Consegna
Si risponda alle seguenti domande in base all'articolo sull'imam di Bari.
1. Per quale reato risulta indagato l'imam di Bari?
2. Di quale somma si sarebbe indebitamente appropriato Sharif Lorenzini?
3. Quanto dura l'interdizione dall'attività imprenditoriale notificata a Lorenzini e al suo socio?
== Testo di riferimento
Cronache

Ora l'imam di Bari è indagato: ​truffa sulle certificazioni halal

L'imam di Bari, indagato per appropriazione indebita, è stato interdetto dall'attività imprenditoriale. Ecco tutti i dettagli dell'inchiesta

Ora l'imam di Bari è indagato: ​truffa sulle certificazioni halal

L'imam di Bari, Sharif Lorenzini, che è il presidente della comunità islamica pugliese, si sarebbe indebitamente appropriato di 360mila euro. Il danno causato, poi, sarebbe di oltre 1,8 milioni di euro. La frode, inoltre, sarebbe avvenuta ai danni della sua stessa società di certificazione. Come ha riportato il Corriere della Sera, la guardia di finanza del capolouogo barese ha notificato, tanto a Lorenzini quanto ad un suo socio, l'egiziano Ahmed Sabry Mohamed Hefny, di quarantotto anni, "l’interdizione di un anno dall’attività imprenditoriale e il sequestro preventivo di somme di denaro presenti su numerosi conti correnti intestati a società cooperative riconducibili agli indagati".
====
== Elenco fornito
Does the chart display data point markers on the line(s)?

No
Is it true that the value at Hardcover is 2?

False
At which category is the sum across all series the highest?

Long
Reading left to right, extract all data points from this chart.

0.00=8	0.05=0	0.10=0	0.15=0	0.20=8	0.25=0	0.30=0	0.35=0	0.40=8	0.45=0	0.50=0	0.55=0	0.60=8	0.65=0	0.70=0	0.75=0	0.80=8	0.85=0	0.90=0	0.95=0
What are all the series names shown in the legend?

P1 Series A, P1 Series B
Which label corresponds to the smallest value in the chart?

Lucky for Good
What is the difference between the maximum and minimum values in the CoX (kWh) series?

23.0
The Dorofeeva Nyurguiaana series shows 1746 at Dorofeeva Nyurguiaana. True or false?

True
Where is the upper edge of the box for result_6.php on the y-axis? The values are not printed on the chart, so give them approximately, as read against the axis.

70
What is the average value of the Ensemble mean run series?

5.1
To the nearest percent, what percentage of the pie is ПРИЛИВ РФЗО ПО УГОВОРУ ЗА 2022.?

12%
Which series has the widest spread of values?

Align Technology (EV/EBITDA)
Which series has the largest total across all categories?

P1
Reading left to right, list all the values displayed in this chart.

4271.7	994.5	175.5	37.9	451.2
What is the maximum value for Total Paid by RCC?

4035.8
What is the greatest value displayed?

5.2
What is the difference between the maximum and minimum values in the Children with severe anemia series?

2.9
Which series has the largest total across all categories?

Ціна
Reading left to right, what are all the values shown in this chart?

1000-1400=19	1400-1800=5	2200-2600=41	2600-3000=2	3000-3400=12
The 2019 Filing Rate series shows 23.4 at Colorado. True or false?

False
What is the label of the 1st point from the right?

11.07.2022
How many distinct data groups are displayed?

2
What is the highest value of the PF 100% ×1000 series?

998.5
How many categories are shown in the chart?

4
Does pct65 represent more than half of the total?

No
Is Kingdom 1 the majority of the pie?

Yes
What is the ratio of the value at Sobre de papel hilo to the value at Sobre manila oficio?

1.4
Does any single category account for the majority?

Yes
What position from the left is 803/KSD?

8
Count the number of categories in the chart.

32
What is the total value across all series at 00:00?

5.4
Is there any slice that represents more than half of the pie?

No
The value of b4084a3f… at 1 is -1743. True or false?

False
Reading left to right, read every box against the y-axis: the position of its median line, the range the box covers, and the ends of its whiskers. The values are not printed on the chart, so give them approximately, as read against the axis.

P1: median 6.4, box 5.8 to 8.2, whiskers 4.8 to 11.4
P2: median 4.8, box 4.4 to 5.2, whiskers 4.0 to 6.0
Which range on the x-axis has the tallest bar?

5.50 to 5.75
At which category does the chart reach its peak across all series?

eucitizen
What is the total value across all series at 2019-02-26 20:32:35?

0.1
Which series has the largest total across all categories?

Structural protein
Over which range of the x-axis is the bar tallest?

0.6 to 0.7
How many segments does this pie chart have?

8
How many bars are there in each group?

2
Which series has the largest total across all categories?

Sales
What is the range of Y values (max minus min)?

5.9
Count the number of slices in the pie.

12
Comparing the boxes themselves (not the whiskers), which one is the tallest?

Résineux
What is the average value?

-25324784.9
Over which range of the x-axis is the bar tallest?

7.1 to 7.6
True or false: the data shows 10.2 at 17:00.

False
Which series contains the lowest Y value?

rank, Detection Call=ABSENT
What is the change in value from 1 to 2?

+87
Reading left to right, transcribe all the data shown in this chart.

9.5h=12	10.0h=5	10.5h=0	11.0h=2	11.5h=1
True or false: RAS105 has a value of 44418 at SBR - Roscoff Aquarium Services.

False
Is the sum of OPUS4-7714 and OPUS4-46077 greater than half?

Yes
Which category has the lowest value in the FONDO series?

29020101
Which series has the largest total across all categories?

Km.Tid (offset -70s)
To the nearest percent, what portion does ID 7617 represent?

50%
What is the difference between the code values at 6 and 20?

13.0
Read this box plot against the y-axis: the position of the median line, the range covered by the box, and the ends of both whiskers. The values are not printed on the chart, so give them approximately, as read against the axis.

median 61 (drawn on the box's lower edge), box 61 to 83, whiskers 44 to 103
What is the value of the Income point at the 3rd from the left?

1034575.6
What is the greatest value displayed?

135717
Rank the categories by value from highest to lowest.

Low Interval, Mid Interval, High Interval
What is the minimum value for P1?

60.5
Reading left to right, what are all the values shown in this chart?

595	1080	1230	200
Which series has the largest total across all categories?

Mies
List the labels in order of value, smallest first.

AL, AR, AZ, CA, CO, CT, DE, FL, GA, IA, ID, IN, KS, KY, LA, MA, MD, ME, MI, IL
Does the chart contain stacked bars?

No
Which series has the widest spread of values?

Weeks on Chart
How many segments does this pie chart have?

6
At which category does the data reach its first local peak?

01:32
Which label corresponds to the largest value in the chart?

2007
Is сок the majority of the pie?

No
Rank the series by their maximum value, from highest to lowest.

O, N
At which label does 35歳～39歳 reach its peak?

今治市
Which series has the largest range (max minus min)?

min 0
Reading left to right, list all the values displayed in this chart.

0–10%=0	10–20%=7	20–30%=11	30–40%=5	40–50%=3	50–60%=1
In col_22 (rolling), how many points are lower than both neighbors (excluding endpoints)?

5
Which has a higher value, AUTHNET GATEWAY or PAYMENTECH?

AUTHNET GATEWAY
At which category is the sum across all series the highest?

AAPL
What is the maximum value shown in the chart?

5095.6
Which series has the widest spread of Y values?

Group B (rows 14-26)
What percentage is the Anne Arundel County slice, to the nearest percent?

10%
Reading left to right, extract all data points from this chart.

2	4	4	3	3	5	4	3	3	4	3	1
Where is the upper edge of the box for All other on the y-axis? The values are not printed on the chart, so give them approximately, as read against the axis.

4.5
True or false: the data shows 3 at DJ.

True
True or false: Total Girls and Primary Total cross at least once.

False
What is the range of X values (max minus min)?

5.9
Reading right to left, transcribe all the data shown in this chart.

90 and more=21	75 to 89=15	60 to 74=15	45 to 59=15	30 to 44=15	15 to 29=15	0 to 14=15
====
Soluzione
1. Appropriazione indebita.
2. 360mila euro.
3. Un anno.